As each student is an individual with specific needs, academic accommodations are provided on an individual basis based on the student's documentation. A reasonable accommodation is a modification or adjustment to a course, program, service, job, activity, or facility that provides the qualified individual with a disability to have an equal opportunity. An equal opportunity provides the means to attain the same level of performance or to enjoy benefits that are available to students without disabilities. For more information about services for individuals with learning disabilities, please contact the Office for Disability Services at (814) 863-1807.

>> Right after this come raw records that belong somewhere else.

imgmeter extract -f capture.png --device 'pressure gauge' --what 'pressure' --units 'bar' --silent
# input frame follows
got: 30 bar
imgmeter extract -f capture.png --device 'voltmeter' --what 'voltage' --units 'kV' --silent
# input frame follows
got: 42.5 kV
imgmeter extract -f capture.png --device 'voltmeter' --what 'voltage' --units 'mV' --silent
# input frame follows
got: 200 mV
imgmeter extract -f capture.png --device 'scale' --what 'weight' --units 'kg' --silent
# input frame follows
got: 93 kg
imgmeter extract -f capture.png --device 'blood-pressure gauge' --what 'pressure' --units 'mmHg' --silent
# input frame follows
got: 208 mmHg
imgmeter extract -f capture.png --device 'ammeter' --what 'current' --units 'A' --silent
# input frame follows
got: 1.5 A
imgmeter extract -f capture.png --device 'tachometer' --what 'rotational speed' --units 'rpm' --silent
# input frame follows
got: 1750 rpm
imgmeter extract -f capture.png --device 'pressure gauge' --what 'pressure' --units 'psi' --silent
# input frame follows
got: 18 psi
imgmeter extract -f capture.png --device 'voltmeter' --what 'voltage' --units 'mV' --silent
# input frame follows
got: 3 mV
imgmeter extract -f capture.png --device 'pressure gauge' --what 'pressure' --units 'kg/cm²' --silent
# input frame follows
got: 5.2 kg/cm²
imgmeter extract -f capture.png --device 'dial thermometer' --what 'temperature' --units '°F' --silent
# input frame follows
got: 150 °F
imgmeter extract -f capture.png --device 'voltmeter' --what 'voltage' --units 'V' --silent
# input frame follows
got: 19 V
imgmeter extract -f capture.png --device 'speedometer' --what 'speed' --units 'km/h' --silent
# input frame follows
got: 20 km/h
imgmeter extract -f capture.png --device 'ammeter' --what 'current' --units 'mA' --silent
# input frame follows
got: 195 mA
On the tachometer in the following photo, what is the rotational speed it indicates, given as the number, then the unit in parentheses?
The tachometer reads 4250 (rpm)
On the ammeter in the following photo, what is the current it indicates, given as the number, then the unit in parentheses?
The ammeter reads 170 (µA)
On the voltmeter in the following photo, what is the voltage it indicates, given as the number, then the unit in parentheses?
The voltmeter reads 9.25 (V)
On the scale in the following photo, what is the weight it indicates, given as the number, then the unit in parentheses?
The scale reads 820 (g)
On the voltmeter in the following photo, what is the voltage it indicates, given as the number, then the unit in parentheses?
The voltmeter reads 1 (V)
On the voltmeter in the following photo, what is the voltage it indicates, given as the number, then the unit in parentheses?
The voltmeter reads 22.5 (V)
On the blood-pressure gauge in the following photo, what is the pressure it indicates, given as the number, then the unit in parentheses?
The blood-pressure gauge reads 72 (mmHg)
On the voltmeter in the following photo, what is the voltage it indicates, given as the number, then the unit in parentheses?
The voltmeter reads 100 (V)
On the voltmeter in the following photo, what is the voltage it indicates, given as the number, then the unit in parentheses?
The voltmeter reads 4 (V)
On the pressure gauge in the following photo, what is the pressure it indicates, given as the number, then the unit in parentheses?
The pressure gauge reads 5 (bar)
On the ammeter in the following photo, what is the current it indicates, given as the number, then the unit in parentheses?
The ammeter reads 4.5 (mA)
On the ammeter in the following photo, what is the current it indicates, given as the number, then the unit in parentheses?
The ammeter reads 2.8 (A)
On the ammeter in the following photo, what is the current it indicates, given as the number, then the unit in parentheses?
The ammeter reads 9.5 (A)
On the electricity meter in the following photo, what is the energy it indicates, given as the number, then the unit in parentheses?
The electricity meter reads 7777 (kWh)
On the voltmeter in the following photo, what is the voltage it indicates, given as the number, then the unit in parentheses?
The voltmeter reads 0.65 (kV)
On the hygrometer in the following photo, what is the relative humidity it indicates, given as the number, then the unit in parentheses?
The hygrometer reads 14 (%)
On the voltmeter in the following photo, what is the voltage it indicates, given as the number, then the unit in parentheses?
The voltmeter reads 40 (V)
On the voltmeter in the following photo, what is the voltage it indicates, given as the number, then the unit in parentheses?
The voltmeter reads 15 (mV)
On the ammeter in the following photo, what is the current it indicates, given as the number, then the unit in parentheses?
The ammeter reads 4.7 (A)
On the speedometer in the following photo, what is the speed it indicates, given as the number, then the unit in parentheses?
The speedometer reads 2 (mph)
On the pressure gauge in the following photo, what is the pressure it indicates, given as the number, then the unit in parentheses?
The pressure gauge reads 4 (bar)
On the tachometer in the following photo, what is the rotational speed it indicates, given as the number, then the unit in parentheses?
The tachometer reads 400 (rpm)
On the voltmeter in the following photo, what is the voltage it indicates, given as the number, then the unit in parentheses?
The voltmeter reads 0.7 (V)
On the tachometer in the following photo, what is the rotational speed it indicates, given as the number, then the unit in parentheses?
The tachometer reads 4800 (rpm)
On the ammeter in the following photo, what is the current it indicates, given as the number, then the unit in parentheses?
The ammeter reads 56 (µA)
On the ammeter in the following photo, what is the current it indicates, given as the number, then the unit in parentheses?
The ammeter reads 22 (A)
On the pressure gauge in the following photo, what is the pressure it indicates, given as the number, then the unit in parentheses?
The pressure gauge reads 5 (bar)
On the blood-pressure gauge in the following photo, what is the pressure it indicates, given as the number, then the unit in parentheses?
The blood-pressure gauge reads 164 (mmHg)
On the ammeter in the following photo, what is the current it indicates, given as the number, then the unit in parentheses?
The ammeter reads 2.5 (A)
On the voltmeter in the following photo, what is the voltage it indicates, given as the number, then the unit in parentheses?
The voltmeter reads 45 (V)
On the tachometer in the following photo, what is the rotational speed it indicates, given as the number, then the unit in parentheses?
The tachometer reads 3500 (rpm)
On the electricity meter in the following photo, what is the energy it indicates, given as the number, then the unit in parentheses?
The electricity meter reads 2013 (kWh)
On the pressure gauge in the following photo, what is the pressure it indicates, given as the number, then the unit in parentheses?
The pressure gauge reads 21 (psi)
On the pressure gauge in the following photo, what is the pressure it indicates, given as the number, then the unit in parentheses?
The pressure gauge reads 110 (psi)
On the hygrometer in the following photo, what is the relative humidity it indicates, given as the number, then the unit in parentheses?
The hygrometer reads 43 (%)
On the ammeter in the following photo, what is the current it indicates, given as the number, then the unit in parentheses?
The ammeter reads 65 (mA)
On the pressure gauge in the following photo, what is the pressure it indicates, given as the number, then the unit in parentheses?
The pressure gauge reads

Americans with Disabilities Act: IST welcomes persons with disabilities to all of its classes, programs, and events. If you need accommodations, or have questions about access to buildings where ISTactivities are held, please contact us in advance of your participation or visit. If you need assistance during a class, program, or event, please contact the member of our staff or faculty in charge.

An Invitation to Students with Learning Disabilities: It is Penn State's policy to not discriminate against qualified students with documented disabilities in its educational programs. If you have a disability-related need for modifications in your testing or learning situation, your instructor should be notified during the first week of classes so that your needs can be accommodated. You will be asked to present documentation from the Office of Disability Services (located in 116 Boucke Building, 863-1807) that describes the nature of your disability and the recommended remedy. You may refer to the Nondiscrimination Policy in the Student Guide to University Policies and Rules.

Affirmative Action & Sexual Harassment: The Pennsylvania State University is committed to a policy that all persons shall have equal access to programs, facilities, admission, and employment without regard to personal characteristics not related to ability, performance, or qualifications as determined by University policy or by Commonwealth or Federal authorities. Penn State does not discriminate against any person because of age, ancestry, color, disability or handicap, national origin, race, religious creed, gender, sexual orientation, or veteran status. Direct all inquiries to the Affirmative Action Office, 211 Willard Building.